How to complete this task:
Copy all of the data below without altering a single line.

----------

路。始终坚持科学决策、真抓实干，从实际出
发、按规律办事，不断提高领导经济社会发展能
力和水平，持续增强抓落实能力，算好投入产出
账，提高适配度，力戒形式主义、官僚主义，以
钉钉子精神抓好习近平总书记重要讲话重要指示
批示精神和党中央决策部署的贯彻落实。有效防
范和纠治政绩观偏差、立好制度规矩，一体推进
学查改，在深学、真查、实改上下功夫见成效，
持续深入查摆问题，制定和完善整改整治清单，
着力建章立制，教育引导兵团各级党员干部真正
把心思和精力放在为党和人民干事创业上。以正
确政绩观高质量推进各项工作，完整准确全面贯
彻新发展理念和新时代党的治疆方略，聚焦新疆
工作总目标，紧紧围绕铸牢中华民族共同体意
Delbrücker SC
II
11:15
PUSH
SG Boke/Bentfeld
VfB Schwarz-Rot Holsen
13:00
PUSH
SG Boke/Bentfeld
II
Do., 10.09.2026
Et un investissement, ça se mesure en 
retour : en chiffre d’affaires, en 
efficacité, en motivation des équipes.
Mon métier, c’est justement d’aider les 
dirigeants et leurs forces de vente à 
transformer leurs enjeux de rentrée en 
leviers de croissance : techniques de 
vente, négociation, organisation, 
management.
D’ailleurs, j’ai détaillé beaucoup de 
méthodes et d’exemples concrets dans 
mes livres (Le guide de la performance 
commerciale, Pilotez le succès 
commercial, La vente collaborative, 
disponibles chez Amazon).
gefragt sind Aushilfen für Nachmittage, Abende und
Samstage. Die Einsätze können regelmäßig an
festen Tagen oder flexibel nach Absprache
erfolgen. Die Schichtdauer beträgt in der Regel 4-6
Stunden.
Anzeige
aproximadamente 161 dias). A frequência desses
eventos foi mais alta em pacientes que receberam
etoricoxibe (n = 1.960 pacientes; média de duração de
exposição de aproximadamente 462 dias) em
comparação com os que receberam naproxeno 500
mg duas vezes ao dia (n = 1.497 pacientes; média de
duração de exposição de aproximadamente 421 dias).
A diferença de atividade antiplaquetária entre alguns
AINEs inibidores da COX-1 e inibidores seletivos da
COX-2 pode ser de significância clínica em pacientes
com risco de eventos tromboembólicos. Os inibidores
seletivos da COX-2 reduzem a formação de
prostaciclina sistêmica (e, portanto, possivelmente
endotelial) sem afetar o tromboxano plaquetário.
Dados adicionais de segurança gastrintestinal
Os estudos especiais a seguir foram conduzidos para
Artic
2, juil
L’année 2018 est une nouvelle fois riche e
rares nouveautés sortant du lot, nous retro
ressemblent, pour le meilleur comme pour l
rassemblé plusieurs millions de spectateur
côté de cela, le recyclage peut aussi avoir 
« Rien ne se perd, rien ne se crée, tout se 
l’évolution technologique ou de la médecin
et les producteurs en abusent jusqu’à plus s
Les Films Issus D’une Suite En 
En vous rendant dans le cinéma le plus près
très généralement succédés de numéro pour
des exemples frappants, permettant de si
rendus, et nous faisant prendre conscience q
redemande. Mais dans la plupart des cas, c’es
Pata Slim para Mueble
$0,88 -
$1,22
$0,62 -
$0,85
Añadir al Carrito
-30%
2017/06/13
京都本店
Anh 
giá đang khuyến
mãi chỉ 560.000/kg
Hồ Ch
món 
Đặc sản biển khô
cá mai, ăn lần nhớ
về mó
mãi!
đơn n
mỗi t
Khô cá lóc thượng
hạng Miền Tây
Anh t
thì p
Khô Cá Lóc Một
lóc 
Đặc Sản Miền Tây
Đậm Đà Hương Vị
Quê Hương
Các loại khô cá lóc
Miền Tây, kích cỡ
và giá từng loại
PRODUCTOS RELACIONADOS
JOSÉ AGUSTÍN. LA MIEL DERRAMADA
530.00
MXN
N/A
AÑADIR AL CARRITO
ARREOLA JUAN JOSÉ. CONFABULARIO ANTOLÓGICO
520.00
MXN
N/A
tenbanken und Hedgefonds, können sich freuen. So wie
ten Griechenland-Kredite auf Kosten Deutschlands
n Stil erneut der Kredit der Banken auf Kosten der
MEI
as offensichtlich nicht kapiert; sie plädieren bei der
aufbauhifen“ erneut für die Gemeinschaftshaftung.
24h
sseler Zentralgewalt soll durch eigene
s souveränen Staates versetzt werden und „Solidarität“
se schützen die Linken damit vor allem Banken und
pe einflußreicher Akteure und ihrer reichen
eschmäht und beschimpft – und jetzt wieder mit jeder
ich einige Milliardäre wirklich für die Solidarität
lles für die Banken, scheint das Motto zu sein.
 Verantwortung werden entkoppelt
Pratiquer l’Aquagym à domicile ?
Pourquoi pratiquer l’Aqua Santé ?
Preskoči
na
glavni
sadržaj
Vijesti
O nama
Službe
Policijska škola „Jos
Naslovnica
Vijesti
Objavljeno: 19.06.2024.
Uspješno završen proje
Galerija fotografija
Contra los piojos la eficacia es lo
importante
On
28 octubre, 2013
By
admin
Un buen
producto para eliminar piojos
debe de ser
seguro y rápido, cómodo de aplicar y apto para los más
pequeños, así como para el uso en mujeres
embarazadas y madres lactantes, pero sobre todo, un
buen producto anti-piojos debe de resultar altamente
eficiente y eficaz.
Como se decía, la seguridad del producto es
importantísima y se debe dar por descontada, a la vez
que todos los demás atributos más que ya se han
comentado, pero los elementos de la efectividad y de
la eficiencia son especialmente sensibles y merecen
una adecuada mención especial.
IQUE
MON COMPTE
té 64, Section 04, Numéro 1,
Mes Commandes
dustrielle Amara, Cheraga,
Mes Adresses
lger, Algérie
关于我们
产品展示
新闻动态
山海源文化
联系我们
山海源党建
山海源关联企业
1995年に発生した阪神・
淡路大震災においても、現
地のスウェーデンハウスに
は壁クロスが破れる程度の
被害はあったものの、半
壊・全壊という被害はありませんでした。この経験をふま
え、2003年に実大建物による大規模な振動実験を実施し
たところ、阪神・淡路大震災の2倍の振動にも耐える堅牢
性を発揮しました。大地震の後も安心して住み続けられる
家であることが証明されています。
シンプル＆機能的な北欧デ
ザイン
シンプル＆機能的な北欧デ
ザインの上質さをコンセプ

----------

The completed task:
路。始终坚持科学决策、真抓实干，从实际出
发、按规律办事，不断提高领导经济社会发展能
力和水平，持续增强抓落实能力，算好投入产出
账，提高适配度，力戒形式主义、官僚主义，以
钉钉子精神抓好习近平总书记重要讲话重要指示
批示精神和党中央决策部署的贯彻落实。有效防
范和纠治政绩观偏差、立好制度规矩，一体推进
学查改，在深学、真查、实改上下功夫见成效，
持续深入查摆问题，制定和完善整改整治清单，
着力建章立制，教育引导兵团各级党员干部真正
把心思和精力放在为党和人民干事创业上。以正
确政绩观高质量推进各项工作，完整准确全面贯
彻新发展理念和新时代党的治疆方略，聚焦新疆
工作总目标，紧紧围绕铸牢中华民族共同体意
Delbrücker SC
II
11:15
PUSH
SG Boke/Bentfeld
VfB Schwarz-Rot Holsen
13:00
PUSH
SG Boke/Bentfeld
II
Do., 10.09.2026
Et un investissement, ça se mesure en 
retour : en chiffre d’affaires, en 
efficacité, en motivation des équipes.
Mon métier, c’est justement d’aider les 
dirigeants et leurs forces de vente à 
transformer leurs enjeux de rentrée en 
leviers de croissance : techniques de 
vente, négociation, organisation, 
management.
D’ailleurs, j’ai détaillé beaucoup de 
méthodes et d’exemples concrets dans 
mes livres (Le guide de la performance 
commerciale, Pilotez le succès 
commercial, La vente collaborative, 
disponibles chez Amazon).
gefragt sind Aushilfen für Nachmittage, Abende und
Samstage. Die Einsätze können regelmäßig an
festen Tagen oder flexibel nach Absprache
erfolgen. Die Schichtdauer beträgt in der Regel 4-6
Stunden.
Anzeige
aproximadamente 161 dias). A frequência desses
eventos foi mais alta em pacientes que receberam
etoricoxibe (n = 1.960 pacientes; média de duração de
exposição de aproximadamente 462 dias) em
comparação com os que receberam naproxeno 500
mg duas vezes ao dia (n = 1.497 pacientes; média de
duração de exposição de aproximadamente 421 dias).
A diferença de atividade antiplaquetária entre alguns
AINEs inibidores da COX-1 e inibidores seletivos da
COX-2 pode ser de significância clínica em pacientes
com risco de eventos tromboembólicos. Os inibidores
seletivos da COX-2 reduzem a formação de
prostaciclina sistêmica (e, portanto, possivelmente
endotelial) sem afetar o tromboxano plaquetário.
Dados adicionais de segurança gastrintestinal
Os estudos especiais a seguir foram conduzidos para
Artic
2, juil
L’année 2018 est une nouvelle fois riche e
rares nouveautés sortant du lot, nous retro
ressemblent, pour le meilleur comme pour l
rassemblé plusieurs millions de spectateur
côté de cela, le recyclage peut aussi avoir 
« Rien ne se perd, rien ne se crée, tout se 
l’évolution technologique ou de la médecin
et les producteurs en abusent jusqu’à plus s
Les Films Issus D’une Suite En 
En vous rendant dans le cinéma le plus près
très généralement succédés de numéro pour
des exemples frappants, permettant de si
rendus, et nous faisant prendre conscience q
redemande. Mais dans la plupart des cas, c’es
Pata Slim para Mueble
$0,88 -
$1,22
$0,62 -
$0,85
Añadir al Carrito
-30%
2017/06/13
京都本店
Anh 
giá đang khuyến
mãi chỉ 560.000/kg
Hồ Ch
món 
Đặc sản biển khô
cá mai, ăn lần nhớ
về mó
mãi!
đơn n
mỗi t
Khô cá lóc thượng
hạng Miền Tây
Anh t
thì p
Khô Cá Lóc Một
lóc 
Đặc Sản Miền Tây
Đậm Đà Hương Vị
Quê Hương
Các loại khô cá lóc
Miền Tây, kích cỡ
và giá từng loại
PRODUCTOS RELACIONADOS
JOSÉ AGUSTÍN. LA MIEL DERRAMADA
530.00
MXN
N/A
AÑADIR AL CARRITO
ARREOLA JUAN JOSÉ. CONFABULARIO ANTOLÓGICO
520.00
MXN
N/A
tenbanken und Hedgefonds, können sich freuen. So wie
ten Griechenland-Kredite auf Kosten Deutschlands
n Stil erneut der Kredit der Banken auf Kosten der
MEI
as offensichtlich nicht kapiert; sie plädieren bei der
aufbauhifen“ erneut für die Gemeinschaftshaftung.
24h
sseler Zentralgewalt soll durch eigene
s souveränen Staates versetzt werden und „Solidarität“
se schützen die Linken damit vor allem Banken und
pe einflußreicher Akteure und ihrer reichen
eschmäht und beschimpft – und jetzt wieder mit jeder
ich einige Milliardäre wirklich für die Solidarität
lles für die Banken, scheint das Motto zu sein.
 Verantwortung werden entkoppelt
Pratiquer l’Aquagym à domicile ?
Pourquoi pratiquer l’Aqua Santé ?
Preskoči
na
glavni
sadržaj
Vijesti
O nama
Službe
Policijska škola „Jos
Naslovnica
Vijesti
Objavljeno: 19.06.2024.
Uspješno završen proje
Galerija fotografija
Contra los piojos la eficacia es lo
importante
On
28 octubre, 2013
By
admin
Un buen
producto para eliminar piojos
debe de ser
seguro y rápido, cómodo de aplicar y apto para los más
pequeños, así como para el uso en mujeres
embarazadas y madres lactantes, pero sobre todo, un
buen producto anti-piojos debe de resultar altamente
eficiente y eficaz.
Como se decía, la seguridad del producto es
importantísima y se debe dar por descontada, a la vez
que todos los demás atributos más que ya se han
comentado, pero los elementos de la efectividad y de
la eficiencia son especialmente sensibles y merecen
una adecuada mención especial.
IQUE
MON COMPTE
té 64, Section 04, Numéro 1,
Mes Commandes
dustrielle Amara, Cheraga,
Mes Adresses
lger, Algérie
关于我们
产品展示
新闻动态
山海源文化
联系我们
山海源党建
山海源关联企业
1995年に発生した阪神・
淡路大震災においても、現
地のスウェーデンハウスに
は壁クロスが破れる程度の
被害はあったものの、半
壊・全壊という被害はありませんでした。この経験をふま
え、2003年に実大建物による大規模な振動実験を実施し
たところ、阪神・淡路大震災の2倍の振動にも耐える堅牢
性を発揮しました。大地震の後も安心して住み続けられる
家であることが証明されています。
シンプル＆機能的な北欧デ
ザイン
シンプル＆機能的な北欧デ
ザインの上質さをコンセプ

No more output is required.